Pour l’arbre, il faudra se satisfaire de quelques filiales,

multinationales et entrepreneurs marocains dont le

courage premier aura été, contre vents et marées,

de continuer à investir dans leur pays. Avec 10/10

MAG, nous voulons les accompagner dans leurs

efforts méritoires et ouvrir la voie à ceux, hésitants

ou embusqués, qui souhaitent en faire de même en

mettant en avant leur produit, leur expertise et le

savoir-faire qu’ils ont cumulés durant les années

passées.

Pour ne pas briser cet élan, l’Etat doit aussi prendre

ses responsabilités et lutter contre le secteur informel

en proposant de réelles mesures d’accompagnement.

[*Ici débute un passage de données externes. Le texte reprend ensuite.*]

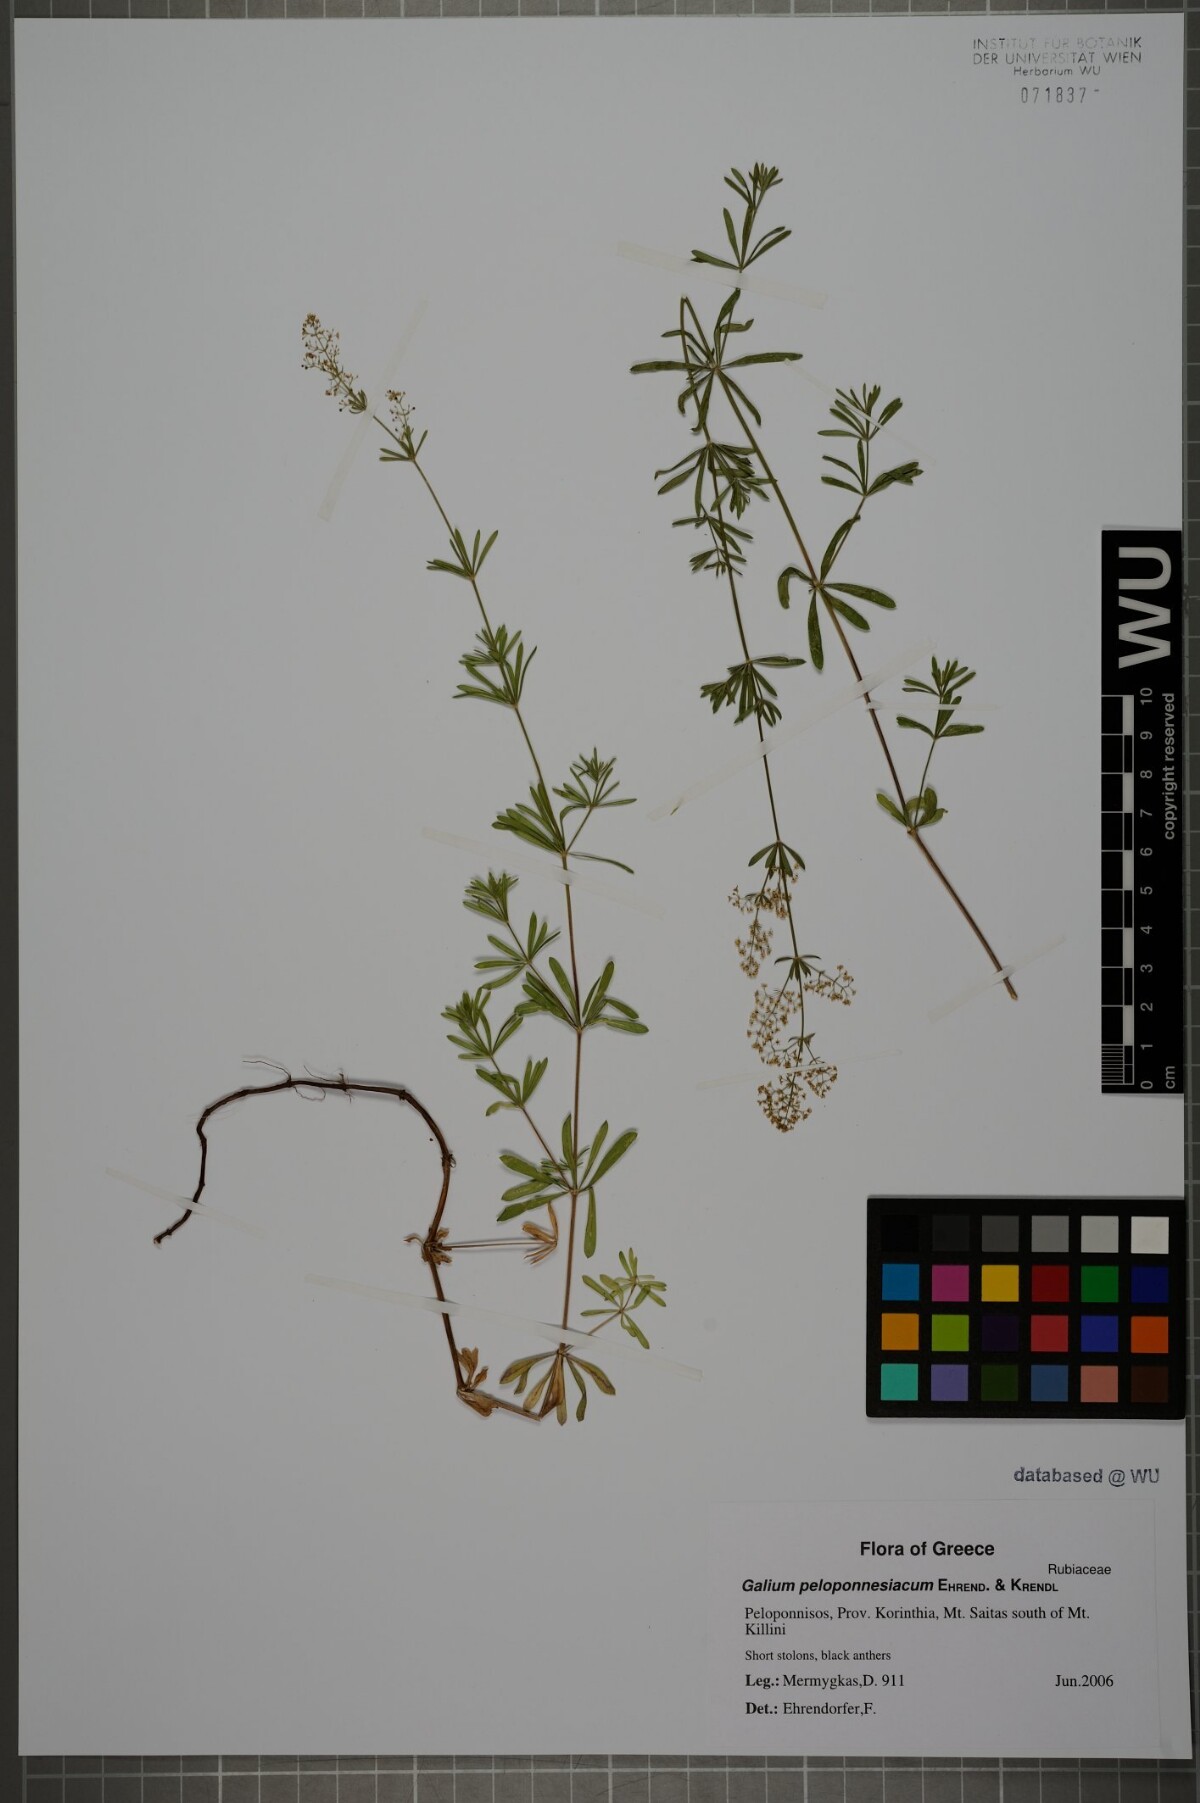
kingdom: Plantae
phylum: Tracheophyta
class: Magnoliopsida
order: Gentianales
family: Rubiaceae
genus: Galium
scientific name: Galium peloponnesiacum
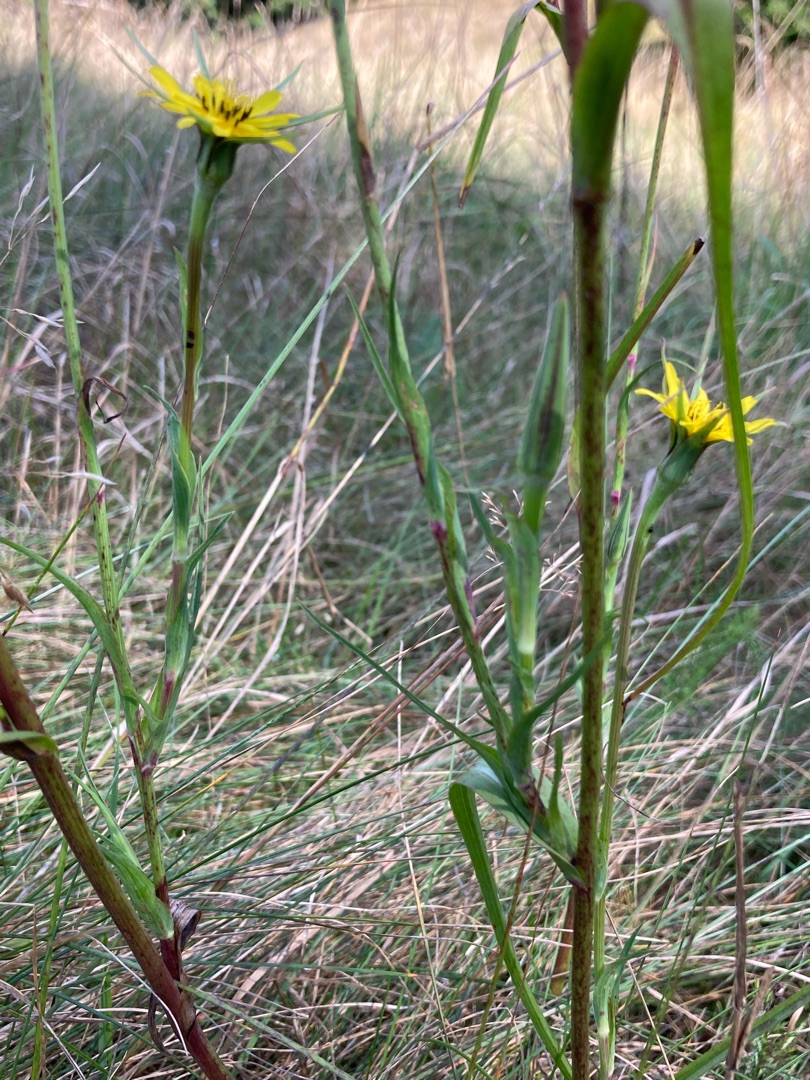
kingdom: Plantae
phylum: Tracheophyta
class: Magnoliopsida
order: Asterales
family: Asteraceae
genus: Tragopogon
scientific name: Tragopogon minor
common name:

Alors on attend, on retient notre souffle et on espère

beaucoup du projet de loi…

Les opticiens ont aussi leur part de responsabilité

en s’organisant, non pas en petites entités, mais en

une seule et unique structure. Et pourquoi ne pas

s’allier aux ophtalmologistes et aux orthoptistes

pour constituer un front commun et chasser ainsi

les démons qui pourrissent leur vie et qui mettent la

santé du citoyen marocain en péril ?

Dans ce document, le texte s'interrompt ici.